= Instructions =
1) From the blog post on faith, return the passage that begins at the words "It began a long" and stops after "it creates falsity.", copied word for word.
2) In the blog post on faith, rewrite the paragraph that opens "It began a long time ago" in a shorter form that keeps its main points.

= Excerpted text =
--------

Friday, December 30, 2011

Thus saith the LORD, Stand ye in the ways and see, and ask for the old paths, where is the good way, and walk therein, and ye shall find rest for your souls: but they said, We will not walk therein. ~ Jeremiah 6:16


It began a long time ago, so long ago I was not much more than a child, & it began because my innermost spirit rejects compartmentalisation.  Life is a whole cloth or it is a tattered rag & it will never make sense.  If I think that about life how much more do I believe it about God's word & how I have struggled with all the various theories & doctrines that want to shred it & divide it up as the soldiers did with Christ's belongings under the cross.  It is not possible without irreparable damage & it creates falsity.
 
The problem with thinking things through for yourself is that you may very possibly end up at the point at which you began but you will not be the same person.  The problem with thinking things through for yourself is that most people don't like it because we all have our own little pet theories or a doctrine we cling too that prevents light from shinning into our dark corners.  The hardest thing is to remain balanced, poised in such away that one is open to the new without falling headlong into heresy.
 
The problem with thinking things though for yourself, especially if you think out loud in a public domain like a blog, is that you are open to misunderstanding.  How do you account for the leading of the Holy Spirit to someone who's starting point is that all the charismatic gifts ended at Pentecost?  That is not my personal experience.  Nor do I believe that is what scripture teaches.  How do you convey the inaudible voice of God to someone who has not heard it & doubts your testimony.  This was my starting point.  If you are real, God, prove it to me.  It sounds rude, even blasphemeous, but I'm hardly the first to demand proof.  The thing with asking proof from the Living God is that having made me He knows exactly where my weak points are, just where to point the finger, exactly how I think & He deals with that.  There is nowhere to run, nowhere to hide.    I am an open book before God.

--------

= Records =
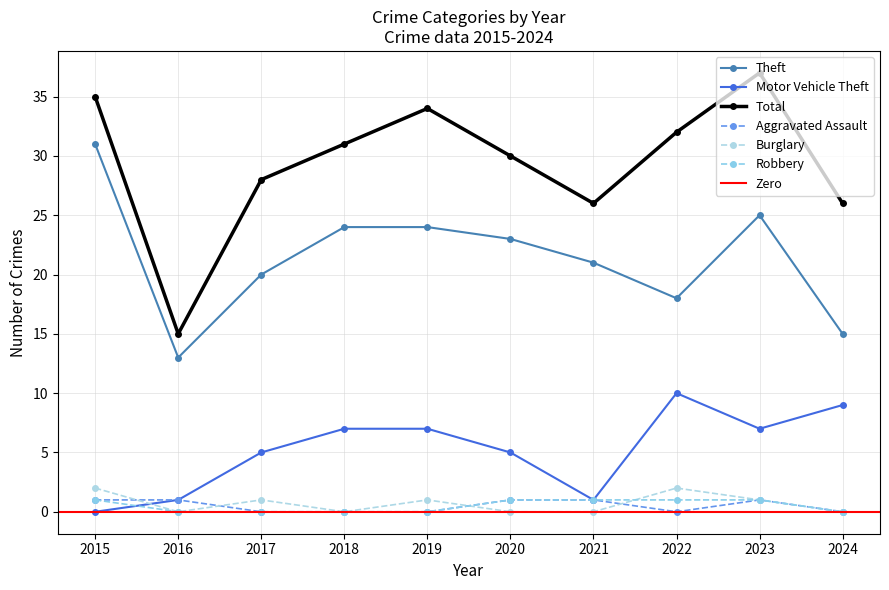

Is it true that Total equals 7 at 2016?

False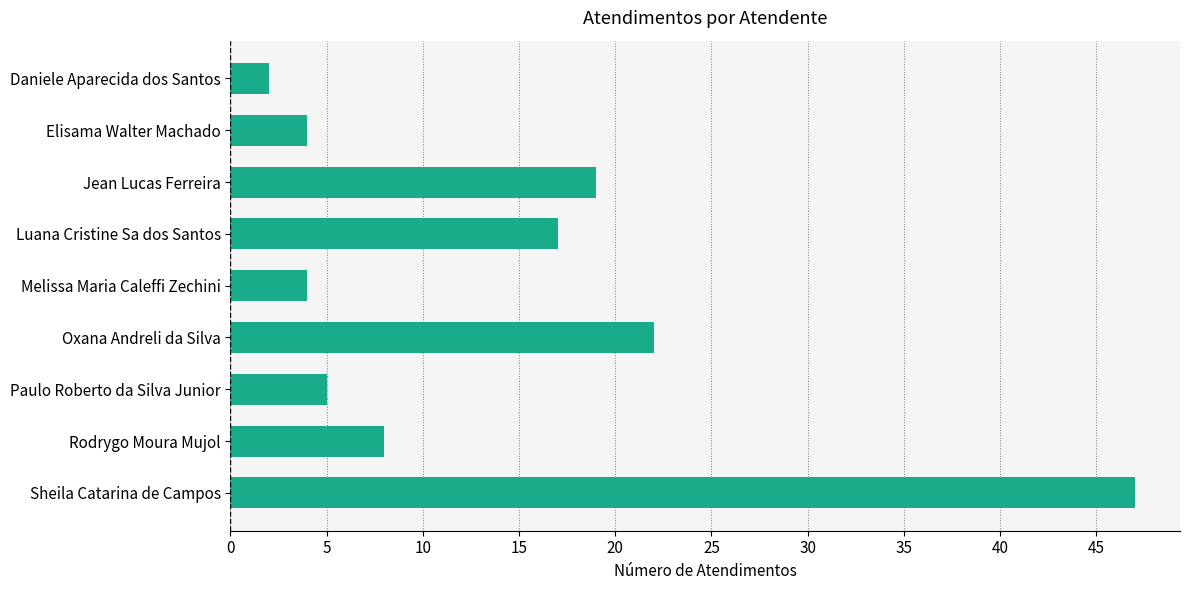

At which category does the chart reach its minimum across all series?

Daniele Aparecida dos Santos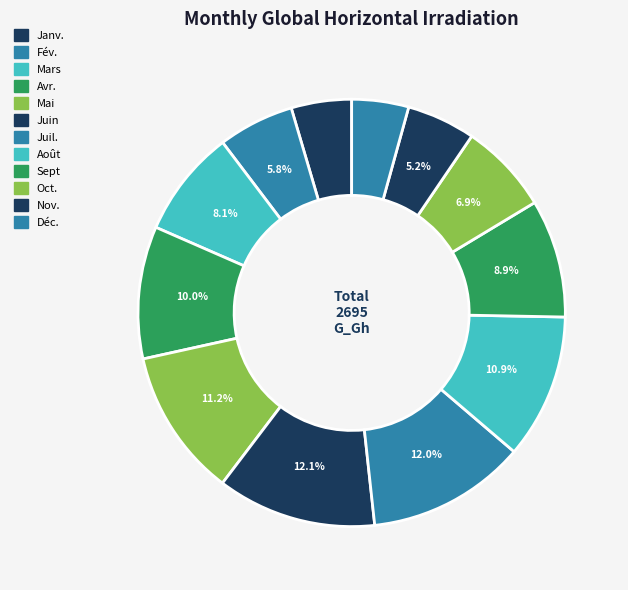

Is there a majority slice in this chart?

No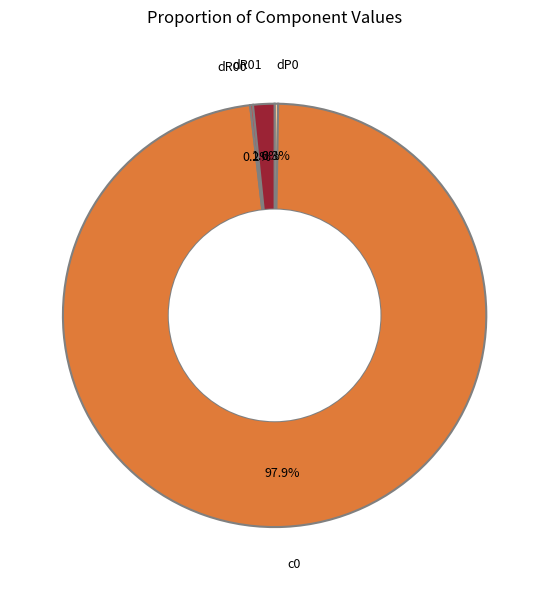

Which category has the biggest portion of the pie?

c0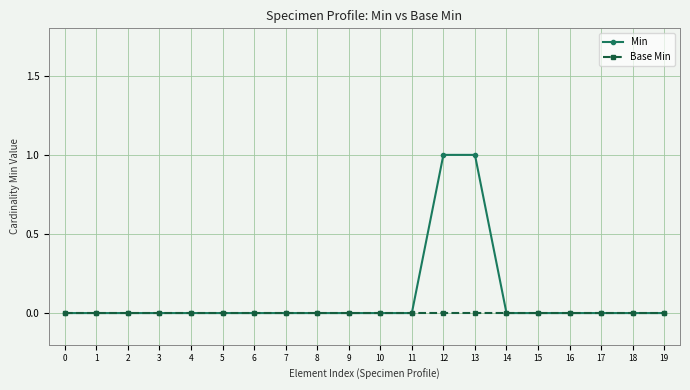

Rank the series by their maximum value, from lowest to highest.

Base Min, Min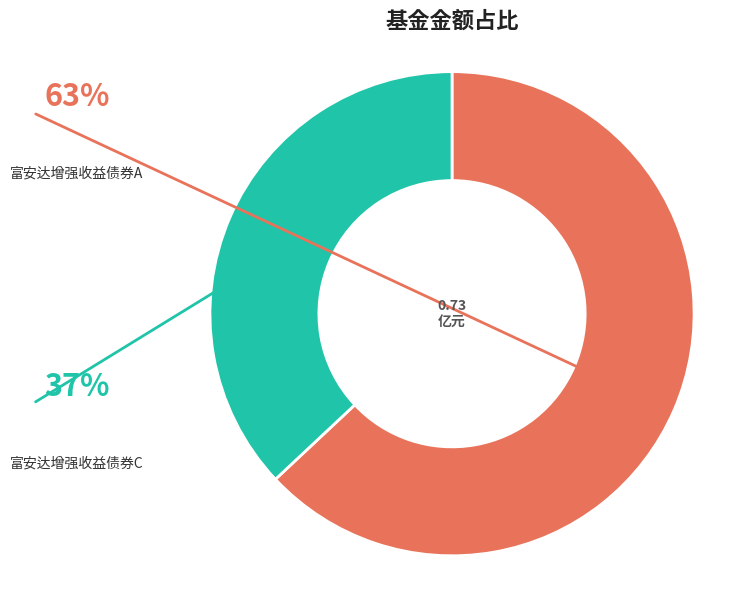

What is the change in value from 富安达增强收益债券A to 富安达增强收益债券C?

-0.2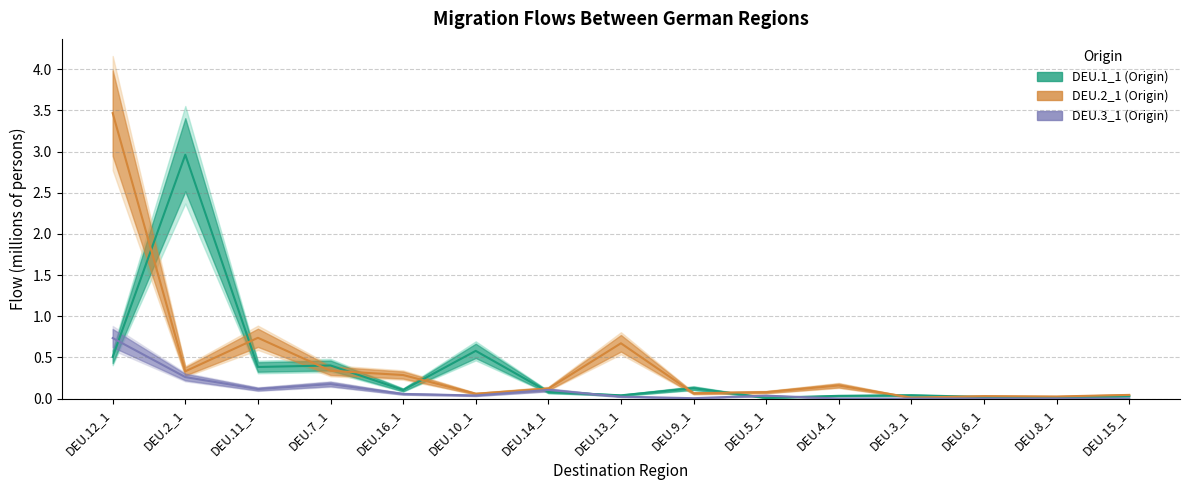

The value of DEU.3_1 at DEU.5_1 is 0.0. True or false?

True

--------

= Your written answers =
1)
It began a long time ago, so long ago I was not much more than a child, & it began because my innermost spirit rejects compartmentalisation.  Life is a whole cloth or it is a tattered rag & it will never make sense.  If I think that about life how much more do I believe it about God's word & how I have struggled with all the various theories & doctrines that want to shred it & divide it up as the soldiers did with Christ's belongings under the cross.  It is not possible without irreparable damage & it creates falsity.

2) It began when I was barely more than a child, because my inner spirit rejects dividing life into compartments. Life is either a whole cloth or a tattered rag that will never make sense. I believe this even more about God's word. I have struggled with the theories and doctrines that would shred and divide it, as the soldiers divided Christ's belongings under the cross. That can't be done without irreparable damage, and it creates falsity.